Friday, March 16, 2012

Inflation drops back to 8.6%

Headline consumer inflation fell back to 8.6 percent in February, after a marginal increase to 8.7 percent in January, the Ghana Statistical Service (GSS) said on Wednesday.

Both food and non-food inflation dropped in the month, touching 4.3% and 11.2% respectively, the GSS said. Inflation rates in the two groups were 4.5% and 11.3% respectively in January.

“The food and non-alcoholic beverages group has been recording single-digit inflation since January 2011, while non-food inflation has remained stable between 11.1% and 12.4% since February last year,” said Dr. Philomena Nyarko, acting Government Statistician, at a media briefing in Accra.
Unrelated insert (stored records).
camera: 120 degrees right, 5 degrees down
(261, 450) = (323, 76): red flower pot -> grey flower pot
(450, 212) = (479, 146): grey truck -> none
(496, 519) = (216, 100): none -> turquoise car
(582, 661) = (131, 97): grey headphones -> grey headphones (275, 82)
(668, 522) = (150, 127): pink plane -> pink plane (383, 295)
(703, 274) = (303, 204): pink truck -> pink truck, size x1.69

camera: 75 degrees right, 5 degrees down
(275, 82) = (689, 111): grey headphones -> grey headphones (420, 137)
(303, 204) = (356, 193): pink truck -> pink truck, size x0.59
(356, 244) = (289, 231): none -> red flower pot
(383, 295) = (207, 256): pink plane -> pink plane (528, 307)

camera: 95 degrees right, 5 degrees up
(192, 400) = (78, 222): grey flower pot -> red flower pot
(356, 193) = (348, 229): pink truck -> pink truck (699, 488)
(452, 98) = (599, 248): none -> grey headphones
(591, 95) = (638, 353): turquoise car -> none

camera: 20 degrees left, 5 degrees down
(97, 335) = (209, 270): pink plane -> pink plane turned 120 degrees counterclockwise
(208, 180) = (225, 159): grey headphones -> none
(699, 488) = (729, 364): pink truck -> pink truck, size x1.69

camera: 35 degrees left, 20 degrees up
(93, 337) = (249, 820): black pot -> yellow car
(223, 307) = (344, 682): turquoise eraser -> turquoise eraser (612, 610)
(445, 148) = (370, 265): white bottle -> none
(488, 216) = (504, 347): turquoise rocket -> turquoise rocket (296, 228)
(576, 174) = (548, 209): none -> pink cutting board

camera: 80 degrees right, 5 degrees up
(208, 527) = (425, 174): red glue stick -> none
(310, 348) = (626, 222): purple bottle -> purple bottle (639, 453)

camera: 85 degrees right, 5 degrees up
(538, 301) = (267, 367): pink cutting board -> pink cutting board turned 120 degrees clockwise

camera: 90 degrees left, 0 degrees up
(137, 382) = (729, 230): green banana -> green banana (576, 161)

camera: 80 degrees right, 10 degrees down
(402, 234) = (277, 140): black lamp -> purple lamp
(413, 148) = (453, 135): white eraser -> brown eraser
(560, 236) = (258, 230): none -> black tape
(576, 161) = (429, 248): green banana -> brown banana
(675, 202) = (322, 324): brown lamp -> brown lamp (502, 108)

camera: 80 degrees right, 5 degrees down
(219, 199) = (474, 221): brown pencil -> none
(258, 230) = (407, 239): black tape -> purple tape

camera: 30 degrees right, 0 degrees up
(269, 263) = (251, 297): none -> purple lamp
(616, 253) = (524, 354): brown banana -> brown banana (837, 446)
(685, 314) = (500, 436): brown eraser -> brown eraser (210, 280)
The latest inflation reading shows weaknesses in the cedi since the year began have yet to have any significant impact on inflation, with most prices -- especially foodstuffs -- remaining stable.

Last month, the Bank of Ghana hiked its policy lending rate by a percentage point to 13.5% to avert further cedi weakness and keep prices in check.

The International Monetary Fund said this month that the hike notwithstanding, Ghana’s economy is exposed to upside inflation risks from currency depreciation and high domestic demand, as well as to a possible deterioration in the external position should a deeper global slowdown weaken foreign inflows.

Ghana’s trade deficit widened by 8% in 2011 to US$3.2billion, confounding expectations that new oil receipts would narrow the gap from the previous year. An estimate by investment bank Renaissance Capital said the current account deficit soared to 8.5% of GDP from 7.2% in 2010.

“The government’s main challenge for 2012 will be to maintain the hard-won stabilisation gains – strong broad-based growth, single-digit inflation and fiscal consolidation – in the face of resurgent global risks,” the IMF said.

The Fund said the government should guard against actions that would jeopardise 2012 fiscal targets, and warned rising world oil prices will have to be passed on to consumers at the pumps to avoid the re-emergence of costly subsidies.

Fuel subsidies cost the government GH¢365million in 2011, according to Finance Minister Kwabena Duffuor, and their removal in late December caused hikes of 15% in petrol and diesel prices, and 30% in the price of Liquefied Petroleum Gas (LPG.

The subsidy-bill had not been budgeted for, and the Centre for Policy Analysis (CEPA) said the government should not have provided them without parliamentary approval.

Meanwhile, strong revenue collection by state agencies helped lower the budget deficit to 4.3% of GDP in 2011from 6.8% of GDP in 2010. The government had forecast a fiscal gap of 5.1% of GDP, later revised to 4.8%.

This year, it has targetted a fiscal deficit of 4.8% of GDP, but analysts have warned the limit could be breached over pressures to spend during the elections.
Renaissance Capital has forecast a deficit of 5.1% of GDP in 2012, and expects the current account gap to increase to 8.7% of GDP from 8.5% in 2011.

“We think the budget will come under pressure in 2012, given that this is an election year and the government is planning to step-up capital spending to 8.2% of GDP from 7.6% of GDP in 2011,” Renaissance said.